● **What to do**: Rewrite the items below from the first line through the line with "scientific name: Arisaema dracontium", putting "vernacular name" wherever "common name" appears and leaving everything else unchanged.

● **Supplied data**:
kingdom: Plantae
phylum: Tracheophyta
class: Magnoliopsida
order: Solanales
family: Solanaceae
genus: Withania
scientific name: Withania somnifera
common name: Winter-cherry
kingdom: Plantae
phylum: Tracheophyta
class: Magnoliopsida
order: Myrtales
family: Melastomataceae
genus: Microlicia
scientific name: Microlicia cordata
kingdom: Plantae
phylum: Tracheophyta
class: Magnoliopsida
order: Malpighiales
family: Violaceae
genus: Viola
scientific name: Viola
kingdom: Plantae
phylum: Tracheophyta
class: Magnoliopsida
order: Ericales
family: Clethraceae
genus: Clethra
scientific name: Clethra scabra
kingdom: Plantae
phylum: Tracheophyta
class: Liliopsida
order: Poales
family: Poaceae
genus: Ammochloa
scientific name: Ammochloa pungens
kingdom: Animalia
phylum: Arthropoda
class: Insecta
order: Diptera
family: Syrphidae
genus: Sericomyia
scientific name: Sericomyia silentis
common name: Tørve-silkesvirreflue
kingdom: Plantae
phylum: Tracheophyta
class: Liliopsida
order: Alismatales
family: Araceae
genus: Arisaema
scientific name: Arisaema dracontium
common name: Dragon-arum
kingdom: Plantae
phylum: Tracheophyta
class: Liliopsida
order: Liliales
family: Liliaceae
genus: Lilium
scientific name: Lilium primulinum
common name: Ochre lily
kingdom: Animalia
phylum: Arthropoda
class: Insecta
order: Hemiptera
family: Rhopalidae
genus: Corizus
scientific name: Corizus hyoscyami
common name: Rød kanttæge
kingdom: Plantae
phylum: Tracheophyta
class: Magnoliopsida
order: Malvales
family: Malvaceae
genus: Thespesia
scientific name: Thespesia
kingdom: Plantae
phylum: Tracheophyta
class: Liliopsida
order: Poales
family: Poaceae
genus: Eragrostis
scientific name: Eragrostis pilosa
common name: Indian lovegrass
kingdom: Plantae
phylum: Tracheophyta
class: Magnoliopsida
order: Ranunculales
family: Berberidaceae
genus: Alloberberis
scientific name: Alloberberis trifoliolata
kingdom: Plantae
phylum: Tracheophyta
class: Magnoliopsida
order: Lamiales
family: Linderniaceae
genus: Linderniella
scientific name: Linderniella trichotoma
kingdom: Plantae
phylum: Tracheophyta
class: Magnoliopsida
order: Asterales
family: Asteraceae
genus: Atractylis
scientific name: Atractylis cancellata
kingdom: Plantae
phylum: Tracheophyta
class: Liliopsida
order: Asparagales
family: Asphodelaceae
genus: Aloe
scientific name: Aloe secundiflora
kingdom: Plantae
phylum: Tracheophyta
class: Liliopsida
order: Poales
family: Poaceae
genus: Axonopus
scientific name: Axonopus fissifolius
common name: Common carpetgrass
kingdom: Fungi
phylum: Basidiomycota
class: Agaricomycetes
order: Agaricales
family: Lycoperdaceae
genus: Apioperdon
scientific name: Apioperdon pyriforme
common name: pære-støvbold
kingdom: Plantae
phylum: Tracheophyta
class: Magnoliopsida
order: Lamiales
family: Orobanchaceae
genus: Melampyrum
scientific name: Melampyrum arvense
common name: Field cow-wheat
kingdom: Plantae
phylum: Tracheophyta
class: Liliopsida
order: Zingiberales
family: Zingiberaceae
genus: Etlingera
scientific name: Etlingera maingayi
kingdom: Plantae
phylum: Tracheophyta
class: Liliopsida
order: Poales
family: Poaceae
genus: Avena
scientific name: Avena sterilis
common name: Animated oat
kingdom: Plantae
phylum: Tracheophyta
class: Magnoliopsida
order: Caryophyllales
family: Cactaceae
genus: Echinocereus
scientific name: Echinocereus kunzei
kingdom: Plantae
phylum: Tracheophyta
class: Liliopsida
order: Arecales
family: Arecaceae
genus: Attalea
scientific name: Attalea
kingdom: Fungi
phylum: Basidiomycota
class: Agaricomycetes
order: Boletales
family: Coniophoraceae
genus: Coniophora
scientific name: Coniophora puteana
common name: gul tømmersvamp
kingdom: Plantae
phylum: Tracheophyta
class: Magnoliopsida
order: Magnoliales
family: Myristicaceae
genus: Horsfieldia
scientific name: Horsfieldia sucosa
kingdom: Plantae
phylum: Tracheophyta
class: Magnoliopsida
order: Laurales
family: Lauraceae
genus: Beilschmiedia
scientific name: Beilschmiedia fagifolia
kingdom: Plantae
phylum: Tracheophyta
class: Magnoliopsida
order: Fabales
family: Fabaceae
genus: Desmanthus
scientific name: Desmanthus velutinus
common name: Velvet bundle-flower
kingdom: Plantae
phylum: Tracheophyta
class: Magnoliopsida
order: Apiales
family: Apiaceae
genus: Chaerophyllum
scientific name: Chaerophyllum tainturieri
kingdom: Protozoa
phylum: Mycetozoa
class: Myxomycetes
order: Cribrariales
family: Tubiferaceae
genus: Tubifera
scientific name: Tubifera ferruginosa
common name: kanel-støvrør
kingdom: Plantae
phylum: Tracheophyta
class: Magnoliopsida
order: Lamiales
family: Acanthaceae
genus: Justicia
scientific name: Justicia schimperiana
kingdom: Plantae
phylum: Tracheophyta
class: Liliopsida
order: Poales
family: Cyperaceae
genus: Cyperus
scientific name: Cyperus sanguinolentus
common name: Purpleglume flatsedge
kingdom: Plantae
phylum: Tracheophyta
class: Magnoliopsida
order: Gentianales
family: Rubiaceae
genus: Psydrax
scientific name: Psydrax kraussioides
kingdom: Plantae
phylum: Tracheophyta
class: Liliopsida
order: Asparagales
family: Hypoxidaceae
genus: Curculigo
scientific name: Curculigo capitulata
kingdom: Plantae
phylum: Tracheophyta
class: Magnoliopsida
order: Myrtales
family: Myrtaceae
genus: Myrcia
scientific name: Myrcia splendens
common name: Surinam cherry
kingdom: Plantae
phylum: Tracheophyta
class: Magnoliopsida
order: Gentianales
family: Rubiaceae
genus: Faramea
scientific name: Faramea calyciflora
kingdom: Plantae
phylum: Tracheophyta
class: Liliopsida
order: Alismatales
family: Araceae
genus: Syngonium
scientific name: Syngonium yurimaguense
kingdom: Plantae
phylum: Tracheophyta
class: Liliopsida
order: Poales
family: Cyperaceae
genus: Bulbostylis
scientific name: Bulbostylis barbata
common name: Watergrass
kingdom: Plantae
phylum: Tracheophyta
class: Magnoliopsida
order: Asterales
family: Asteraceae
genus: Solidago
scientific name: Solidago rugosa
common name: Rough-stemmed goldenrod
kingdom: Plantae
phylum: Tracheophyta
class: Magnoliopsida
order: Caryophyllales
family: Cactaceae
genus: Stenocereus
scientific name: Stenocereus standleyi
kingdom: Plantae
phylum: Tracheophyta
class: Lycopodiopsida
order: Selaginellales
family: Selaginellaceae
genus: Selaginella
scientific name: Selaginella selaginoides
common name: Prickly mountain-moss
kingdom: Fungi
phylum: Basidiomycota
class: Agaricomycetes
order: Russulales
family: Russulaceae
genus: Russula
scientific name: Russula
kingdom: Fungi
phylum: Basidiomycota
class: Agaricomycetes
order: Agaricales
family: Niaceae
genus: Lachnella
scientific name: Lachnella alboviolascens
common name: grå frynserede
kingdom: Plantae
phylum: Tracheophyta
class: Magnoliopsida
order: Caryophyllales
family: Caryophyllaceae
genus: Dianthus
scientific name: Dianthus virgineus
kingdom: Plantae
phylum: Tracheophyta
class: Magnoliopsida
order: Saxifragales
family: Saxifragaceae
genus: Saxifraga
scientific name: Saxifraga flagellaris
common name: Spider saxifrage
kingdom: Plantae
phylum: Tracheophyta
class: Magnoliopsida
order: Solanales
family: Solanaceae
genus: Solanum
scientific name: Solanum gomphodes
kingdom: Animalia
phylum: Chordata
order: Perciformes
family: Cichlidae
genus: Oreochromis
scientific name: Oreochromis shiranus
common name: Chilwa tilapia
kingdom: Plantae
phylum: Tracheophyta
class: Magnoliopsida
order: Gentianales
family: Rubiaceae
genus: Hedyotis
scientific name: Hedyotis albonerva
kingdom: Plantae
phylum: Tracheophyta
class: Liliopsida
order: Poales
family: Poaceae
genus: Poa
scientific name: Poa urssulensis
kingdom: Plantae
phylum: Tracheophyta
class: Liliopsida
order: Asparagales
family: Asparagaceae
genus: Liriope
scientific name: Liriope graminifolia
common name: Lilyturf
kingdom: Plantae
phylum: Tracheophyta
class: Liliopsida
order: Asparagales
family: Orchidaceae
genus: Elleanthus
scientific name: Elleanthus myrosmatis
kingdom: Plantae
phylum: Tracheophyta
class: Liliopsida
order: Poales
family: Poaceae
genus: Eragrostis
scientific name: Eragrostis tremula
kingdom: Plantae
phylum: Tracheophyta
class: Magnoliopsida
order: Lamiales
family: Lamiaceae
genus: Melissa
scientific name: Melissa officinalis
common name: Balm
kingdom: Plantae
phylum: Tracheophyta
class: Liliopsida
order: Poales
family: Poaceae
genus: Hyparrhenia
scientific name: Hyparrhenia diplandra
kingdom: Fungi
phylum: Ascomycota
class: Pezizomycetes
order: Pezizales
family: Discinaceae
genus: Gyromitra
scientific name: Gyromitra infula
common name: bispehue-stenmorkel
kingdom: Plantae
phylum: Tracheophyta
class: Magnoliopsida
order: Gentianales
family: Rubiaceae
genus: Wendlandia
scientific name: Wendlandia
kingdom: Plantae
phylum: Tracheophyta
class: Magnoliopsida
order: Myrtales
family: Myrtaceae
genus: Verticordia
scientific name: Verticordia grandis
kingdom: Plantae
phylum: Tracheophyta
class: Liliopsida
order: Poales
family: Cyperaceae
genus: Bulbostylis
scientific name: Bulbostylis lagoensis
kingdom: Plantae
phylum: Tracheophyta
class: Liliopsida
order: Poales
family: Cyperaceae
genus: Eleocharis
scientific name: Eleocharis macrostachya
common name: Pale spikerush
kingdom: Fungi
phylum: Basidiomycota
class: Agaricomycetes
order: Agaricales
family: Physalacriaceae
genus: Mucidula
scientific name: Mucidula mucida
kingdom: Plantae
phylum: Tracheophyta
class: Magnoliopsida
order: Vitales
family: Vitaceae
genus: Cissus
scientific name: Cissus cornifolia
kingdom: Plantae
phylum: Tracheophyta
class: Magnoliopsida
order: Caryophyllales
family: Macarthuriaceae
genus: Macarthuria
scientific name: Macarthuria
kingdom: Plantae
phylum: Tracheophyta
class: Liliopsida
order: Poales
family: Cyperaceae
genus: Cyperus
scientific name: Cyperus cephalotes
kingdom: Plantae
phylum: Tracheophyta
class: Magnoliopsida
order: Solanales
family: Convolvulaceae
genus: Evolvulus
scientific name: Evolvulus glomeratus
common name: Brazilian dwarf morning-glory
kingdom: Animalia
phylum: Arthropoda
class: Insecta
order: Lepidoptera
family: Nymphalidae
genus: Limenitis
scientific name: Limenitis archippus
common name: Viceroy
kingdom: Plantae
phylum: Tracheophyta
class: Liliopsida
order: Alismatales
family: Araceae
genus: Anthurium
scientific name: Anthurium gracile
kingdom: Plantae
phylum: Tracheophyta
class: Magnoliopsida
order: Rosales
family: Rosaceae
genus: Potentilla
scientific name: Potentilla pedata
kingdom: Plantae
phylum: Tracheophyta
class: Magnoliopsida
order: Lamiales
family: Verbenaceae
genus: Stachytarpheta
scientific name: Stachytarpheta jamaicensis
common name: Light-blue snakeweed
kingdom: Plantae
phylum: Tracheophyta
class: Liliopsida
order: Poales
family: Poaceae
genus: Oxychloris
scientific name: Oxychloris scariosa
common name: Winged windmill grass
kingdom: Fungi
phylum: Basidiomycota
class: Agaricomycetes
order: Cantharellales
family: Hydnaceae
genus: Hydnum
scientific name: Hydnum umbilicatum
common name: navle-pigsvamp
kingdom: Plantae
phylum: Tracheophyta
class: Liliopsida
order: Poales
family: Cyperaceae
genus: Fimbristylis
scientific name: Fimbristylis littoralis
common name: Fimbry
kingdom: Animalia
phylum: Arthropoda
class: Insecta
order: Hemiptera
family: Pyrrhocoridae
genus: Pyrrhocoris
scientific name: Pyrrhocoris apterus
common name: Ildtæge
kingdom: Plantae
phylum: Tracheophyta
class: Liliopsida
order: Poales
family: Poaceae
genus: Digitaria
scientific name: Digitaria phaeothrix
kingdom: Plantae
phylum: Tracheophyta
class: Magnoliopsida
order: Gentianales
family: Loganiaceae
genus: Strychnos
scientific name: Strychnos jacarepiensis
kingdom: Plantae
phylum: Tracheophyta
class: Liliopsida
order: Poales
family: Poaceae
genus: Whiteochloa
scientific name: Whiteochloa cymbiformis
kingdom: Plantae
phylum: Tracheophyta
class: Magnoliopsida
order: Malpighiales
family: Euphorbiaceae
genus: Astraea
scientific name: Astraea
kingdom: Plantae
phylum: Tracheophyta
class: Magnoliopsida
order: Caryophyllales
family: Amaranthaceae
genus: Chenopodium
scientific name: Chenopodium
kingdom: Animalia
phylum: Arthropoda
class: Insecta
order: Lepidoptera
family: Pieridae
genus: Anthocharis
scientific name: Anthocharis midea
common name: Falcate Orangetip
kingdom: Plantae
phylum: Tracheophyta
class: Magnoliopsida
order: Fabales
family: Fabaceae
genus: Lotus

● **Correct result**:
kingdom: Plantae
phylum: Tracheophyta
class: Magnoliopsida
order: Solanales
family: Solanaceae
genus: Withania
scientific name: Withania somnifera
vernacular name: Winter-cherry
kingdom: Plantae
phylum: Tracheophyta
class: Magnoliopsida
order: Myrtales
family: Melastomataceae
genus: Microlicia
scientific name: Microlicia cordata
kingdom: Plantae
phylum: Tracheophyta
class: Magnoliopsida
order: Malpighiales
family: Violaceae
genus: Viola
scientific name: Viola
kingdom: Plantae
phylum: Tracheophyta
class: Magnoliopsida
order: Ericales
family: Clethraceae
genus: Clethra
scientific name: Clethra scabra
kingdom: Plantae
phylum: Tracheophyta
class: Liliopsida
order: Poales
family: Poaceae
genus: Ammochloa
scientific name: Ammochloa pungens
kingdom: Animalia
phylum: Arthropoda
class: Insecta
order: Diptera
family: Syrphidae
genus: Sericomyia
scientific name: Sericomyia silentis
vernacular name: Tørve-silkesvirreflue
kingdom: Plantae
phylum: Tracheophyta
class: Liliopsida
order: Alismatales
family: Araceae
genus: Arisaema
scientific name: Arisaema dracontium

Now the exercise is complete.